[DATA Boundary: Start]
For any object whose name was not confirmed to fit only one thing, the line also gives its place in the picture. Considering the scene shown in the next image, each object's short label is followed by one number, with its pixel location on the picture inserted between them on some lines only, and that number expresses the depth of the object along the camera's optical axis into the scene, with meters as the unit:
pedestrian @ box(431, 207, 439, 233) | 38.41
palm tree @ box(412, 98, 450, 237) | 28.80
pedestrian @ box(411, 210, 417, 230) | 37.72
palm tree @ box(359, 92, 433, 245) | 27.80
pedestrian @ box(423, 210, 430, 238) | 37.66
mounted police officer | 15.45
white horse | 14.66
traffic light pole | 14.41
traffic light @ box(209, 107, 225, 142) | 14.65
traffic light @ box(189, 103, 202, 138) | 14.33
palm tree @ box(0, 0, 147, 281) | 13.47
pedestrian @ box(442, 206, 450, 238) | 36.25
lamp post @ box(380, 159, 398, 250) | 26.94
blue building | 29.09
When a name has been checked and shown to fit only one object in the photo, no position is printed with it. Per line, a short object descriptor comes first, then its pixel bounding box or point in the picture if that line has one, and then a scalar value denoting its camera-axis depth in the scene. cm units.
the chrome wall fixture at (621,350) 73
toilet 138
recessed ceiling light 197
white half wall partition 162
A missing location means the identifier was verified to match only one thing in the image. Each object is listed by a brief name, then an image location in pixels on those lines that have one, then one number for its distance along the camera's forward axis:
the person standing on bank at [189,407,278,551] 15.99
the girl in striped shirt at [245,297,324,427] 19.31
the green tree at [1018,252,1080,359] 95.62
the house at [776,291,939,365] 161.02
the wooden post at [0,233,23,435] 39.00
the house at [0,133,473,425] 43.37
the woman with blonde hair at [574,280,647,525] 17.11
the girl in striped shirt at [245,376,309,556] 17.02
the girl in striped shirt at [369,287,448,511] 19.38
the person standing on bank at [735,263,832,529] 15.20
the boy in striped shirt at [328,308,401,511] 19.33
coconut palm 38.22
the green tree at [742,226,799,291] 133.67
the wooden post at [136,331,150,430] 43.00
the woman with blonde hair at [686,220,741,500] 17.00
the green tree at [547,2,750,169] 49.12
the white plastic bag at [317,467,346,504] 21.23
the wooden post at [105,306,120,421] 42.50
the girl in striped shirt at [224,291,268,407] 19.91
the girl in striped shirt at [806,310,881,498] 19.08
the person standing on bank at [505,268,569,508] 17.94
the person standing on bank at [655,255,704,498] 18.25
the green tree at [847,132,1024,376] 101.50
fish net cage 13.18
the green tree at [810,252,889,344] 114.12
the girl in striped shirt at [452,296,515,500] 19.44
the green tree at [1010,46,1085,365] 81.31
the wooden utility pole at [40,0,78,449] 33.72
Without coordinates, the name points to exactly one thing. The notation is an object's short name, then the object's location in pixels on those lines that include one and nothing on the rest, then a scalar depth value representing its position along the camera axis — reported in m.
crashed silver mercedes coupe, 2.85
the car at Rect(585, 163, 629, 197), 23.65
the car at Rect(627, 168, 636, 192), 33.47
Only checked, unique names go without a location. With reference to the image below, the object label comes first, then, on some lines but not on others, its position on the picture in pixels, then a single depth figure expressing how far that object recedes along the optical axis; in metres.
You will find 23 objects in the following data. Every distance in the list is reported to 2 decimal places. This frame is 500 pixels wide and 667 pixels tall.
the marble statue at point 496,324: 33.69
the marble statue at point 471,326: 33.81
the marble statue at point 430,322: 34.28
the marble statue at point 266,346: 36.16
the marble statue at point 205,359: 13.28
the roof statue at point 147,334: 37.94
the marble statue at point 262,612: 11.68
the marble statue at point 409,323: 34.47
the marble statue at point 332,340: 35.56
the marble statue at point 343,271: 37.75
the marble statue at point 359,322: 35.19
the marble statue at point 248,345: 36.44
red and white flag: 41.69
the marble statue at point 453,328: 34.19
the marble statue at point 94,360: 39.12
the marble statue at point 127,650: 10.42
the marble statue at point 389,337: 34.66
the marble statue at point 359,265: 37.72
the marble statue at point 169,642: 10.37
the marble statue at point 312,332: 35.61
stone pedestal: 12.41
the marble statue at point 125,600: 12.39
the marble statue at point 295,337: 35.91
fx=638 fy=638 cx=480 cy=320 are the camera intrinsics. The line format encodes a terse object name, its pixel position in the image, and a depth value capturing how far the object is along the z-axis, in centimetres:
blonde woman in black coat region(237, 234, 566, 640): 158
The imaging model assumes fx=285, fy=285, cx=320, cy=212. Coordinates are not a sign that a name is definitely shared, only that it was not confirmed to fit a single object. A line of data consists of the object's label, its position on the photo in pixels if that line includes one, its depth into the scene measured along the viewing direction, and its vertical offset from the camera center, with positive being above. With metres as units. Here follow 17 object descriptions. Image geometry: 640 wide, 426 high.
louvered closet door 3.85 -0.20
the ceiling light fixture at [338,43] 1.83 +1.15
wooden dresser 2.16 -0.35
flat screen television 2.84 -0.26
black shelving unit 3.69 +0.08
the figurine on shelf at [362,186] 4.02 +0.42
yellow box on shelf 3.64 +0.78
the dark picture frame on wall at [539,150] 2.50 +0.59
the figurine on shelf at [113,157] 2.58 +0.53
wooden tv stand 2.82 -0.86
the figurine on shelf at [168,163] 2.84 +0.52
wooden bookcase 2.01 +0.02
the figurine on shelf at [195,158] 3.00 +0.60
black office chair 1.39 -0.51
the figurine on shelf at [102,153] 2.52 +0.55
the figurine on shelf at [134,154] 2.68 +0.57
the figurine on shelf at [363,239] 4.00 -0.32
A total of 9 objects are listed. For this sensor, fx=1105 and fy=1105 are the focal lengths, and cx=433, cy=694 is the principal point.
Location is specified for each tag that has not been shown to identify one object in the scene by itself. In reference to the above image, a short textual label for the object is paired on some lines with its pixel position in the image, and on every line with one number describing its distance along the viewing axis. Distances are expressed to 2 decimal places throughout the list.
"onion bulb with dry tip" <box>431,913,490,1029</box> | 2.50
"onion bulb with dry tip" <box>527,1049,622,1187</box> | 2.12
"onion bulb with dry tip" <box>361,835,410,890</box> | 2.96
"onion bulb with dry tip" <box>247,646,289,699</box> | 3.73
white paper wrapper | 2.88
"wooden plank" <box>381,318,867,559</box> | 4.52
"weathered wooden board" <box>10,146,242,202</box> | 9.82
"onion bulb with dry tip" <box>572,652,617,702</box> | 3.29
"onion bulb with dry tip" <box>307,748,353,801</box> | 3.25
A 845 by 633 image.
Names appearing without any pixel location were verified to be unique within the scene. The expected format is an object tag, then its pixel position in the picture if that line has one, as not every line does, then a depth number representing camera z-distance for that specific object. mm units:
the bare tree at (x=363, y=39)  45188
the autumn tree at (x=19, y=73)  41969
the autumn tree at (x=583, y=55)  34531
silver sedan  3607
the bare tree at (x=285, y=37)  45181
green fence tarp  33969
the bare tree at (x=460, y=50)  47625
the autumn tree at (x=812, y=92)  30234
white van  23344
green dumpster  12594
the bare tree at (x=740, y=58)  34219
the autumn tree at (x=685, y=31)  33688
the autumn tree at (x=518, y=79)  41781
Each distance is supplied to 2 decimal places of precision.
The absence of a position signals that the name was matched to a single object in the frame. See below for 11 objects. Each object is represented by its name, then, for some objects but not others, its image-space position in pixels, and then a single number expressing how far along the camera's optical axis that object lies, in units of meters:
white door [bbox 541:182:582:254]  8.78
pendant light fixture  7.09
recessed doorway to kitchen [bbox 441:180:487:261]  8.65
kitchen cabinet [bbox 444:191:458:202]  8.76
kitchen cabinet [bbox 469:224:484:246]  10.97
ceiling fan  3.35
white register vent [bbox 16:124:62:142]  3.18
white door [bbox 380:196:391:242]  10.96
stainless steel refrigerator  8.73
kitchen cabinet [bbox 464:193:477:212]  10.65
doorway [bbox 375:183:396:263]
[DATA Boundary: End]
In the listing above, start at the line with "<box>307,748,353,801</box> | 3.25", go on through the line with "A 845 by 633 image.", and copy each of those lines exactly; leave out all the rest.

■ EXERCISE RESULT
"onion bulb with dry tip" <box>307,748,353,801</box> | 3.25
A 845 by 633 image.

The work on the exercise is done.